--- RECORDS SHOWN Enclosed Below ---
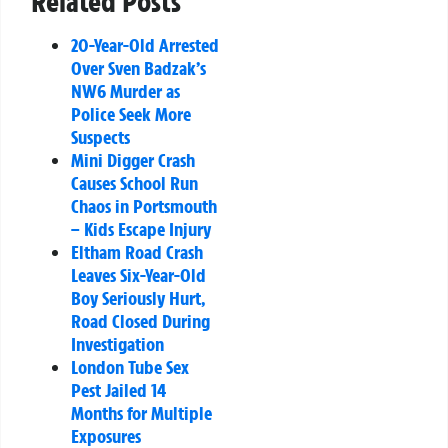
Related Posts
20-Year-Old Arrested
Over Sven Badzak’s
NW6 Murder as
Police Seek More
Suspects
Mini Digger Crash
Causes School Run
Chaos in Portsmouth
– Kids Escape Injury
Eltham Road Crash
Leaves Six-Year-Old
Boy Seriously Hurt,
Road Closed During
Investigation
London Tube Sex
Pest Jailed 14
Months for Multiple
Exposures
--- End of Enclosed RECORDS SHOWN ---
--- RECORDS SHOWN Enclosed Below ---
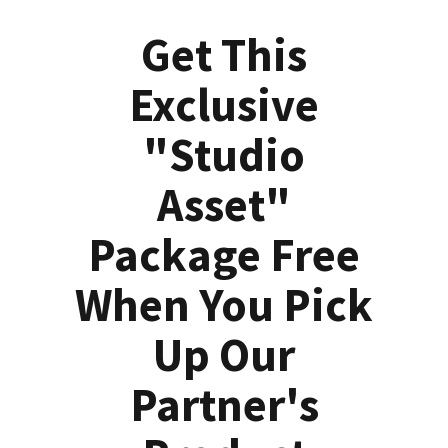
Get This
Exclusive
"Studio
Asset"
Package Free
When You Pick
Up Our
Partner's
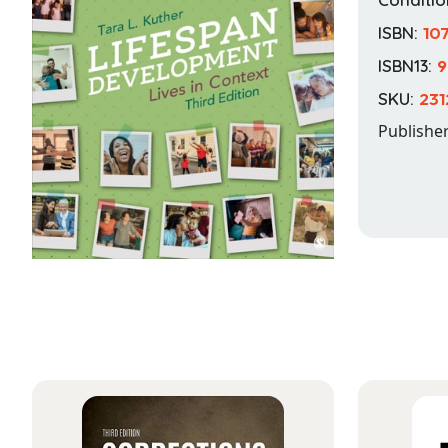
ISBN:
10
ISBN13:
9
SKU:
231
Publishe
--- End of Enclosed RECORDS SHOWN ---
In the records above, copy the lines starting with the line containing "Related Posts" and going on through the line containing "Pest Jailed 14", renaming every "Crash" as "Collision" and leaving everything else unchanged.

Related Posts
20-Year-Old Arrested
Over Sven Badzak’s
NW6 Murder as
Police Seek More
Suspects
Mini Digger Collision
Causes School Run
Chaos in Portsmouth
– Kids Escape Injury
Eltham Road Collision
Leaves Six-Year-Old
Boy Seriously Hurt,
Road Closed During
Investigation
London Tube Sex
Pest Jailed 14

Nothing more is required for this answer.